Dear reader, why is it that every time there is some article online which catches my attention, it is about some utterly ridiculous theory by a supposed 'expert' on children and their behaviour?
This time it was the Mail Online (or should I say, as usual it was the Mail Online?) which reported that a UK Government 'discipline expert' - a Mr. Charlie Taylor, has drawn up a proposal which was designed to "improve provision for disruptive youngsters in the wake of last summer’s riots". Fair enough so far? Sounds good doesn't it. But when you read through the article, you won't think it is quite as sensible as it sounds.
Mr. Taylor thinks that children at risk of turning to crime and aggression "can and should be identified at the age of TWO" and that children who are likely to 'go off the rails' should be "sent to specialist behavioural institutions at the age of FIVE - to stop their bad behaviour escalating"??
The most frightening thing about this is that the article states that Mr. Taylor's report was likely to be endorsed in full by the government. Mr. Taylor does not hesitate to say that he thinks nurseries should be able to spot the ones who have behavioural 'issues' and to then "provide them with boundaries and social skills". Hello, hello? That is what we parents strive mightily to provide for our kids!
I don't know about you Mr. Taylor, even if you are the headmaster of the Willows School - I sincerely doubt whether you have had experience of an ordinary toddler going through the 'terrible twos' or threes or fours come to that. In my humble opinion it is simply not logical thinking to believe that we can identify future problem kids at age two. I mean, for pity's sake, these are BABIES, who are learning what the word 'no' means, and learning that they actually have a separate identity from their mum. They are bound to be little horrors at time, it is all part and parcel of the growing up process.
If some nosy do-gooder like you told me that my two year old needed to be put into a 'specialist nursery' - well, gee I would want to give you the other side of my tongue to be honest. As for your totally ridiculous statement about "some difficulties around speech and language very often as well. Often not potty trained". The article didn't state at what age the kids weren't potty trained, or at what age they had difficulties with speech and language - but surely you simply CAN'T be talking about two and three year olds? Surely not? And what do you do about the little one who is behaving like a fruit loop until mum works out that she is having a reaction to chemicals in her food? (And it took one of my daughter's acquaintances twelve months to identify and isolate 24 E numbers that were doing her child great harm.) Would you have the love or patience to do this, or would you just keep her locked up until she turned 21?

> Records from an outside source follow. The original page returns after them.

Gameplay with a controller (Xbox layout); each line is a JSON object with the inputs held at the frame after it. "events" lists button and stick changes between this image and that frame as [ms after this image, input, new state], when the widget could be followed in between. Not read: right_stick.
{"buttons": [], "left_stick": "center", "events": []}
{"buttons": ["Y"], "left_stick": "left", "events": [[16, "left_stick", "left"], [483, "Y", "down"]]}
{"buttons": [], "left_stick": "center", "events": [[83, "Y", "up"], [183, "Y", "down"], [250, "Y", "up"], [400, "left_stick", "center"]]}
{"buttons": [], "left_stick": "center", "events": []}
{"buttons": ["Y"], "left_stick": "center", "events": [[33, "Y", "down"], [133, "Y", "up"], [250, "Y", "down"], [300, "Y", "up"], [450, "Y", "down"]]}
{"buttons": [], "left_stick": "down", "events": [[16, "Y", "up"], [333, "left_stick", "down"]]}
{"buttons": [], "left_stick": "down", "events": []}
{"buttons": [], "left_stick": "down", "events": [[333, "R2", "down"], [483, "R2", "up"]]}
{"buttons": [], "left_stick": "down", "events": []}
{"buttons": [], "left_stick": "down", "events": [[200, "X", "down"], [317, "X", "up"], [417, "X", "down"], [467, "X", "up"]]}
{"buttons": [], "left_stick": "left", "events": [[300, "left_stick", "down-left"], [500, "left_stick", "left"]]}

Fair enough to say that some five year olds are disruptive and probably some younger ones as well. My own reading of this situation is that you surely shouldn't be taking the children and putting them into what amounts to an institution - even if you try to get them back into mainstream school quickly. Surely the ones to be taught are the parents? Wouldn't it be far far better for schools to have parenting classes? And if a child is proving to have problems with relating to others, aggression etc., wouldn't it be better to have classes which include the parents - most of us fly by the seat of our pants, and if a few have no idea what to do when their child throws a wobbly, then show them!
About the statement you made that "the aim was to help children early ‘rather than waiting until they are throwing tables around when they are 14 or 15"? Quite a feat if you can do that, my lad. It often happens (and if you lived in the real world you would know this) that a decently brought up child falls in with some not so respectable mates at school, and peer pressure does the rest. All the early intervention in the world will not prevent this from happening. Peer pressure is mightier than the teacher, on any day of the week. And for heaven's sake don't forget hormones during the teen years!
As far as this intervention helping to prevent things like the riots happening again in the future - dream on kiddo! It wasn't toddlers and tiny tots who were doing the rioting and thieving, as you well know. It was disenfranchised youth - perhaps your government would be better served by someone working out how to help the underprivileged and the homeless, the jobless and the hopeless. While these situations exist you have the potential for riots at any time in your future, whether you tame a toddler or not.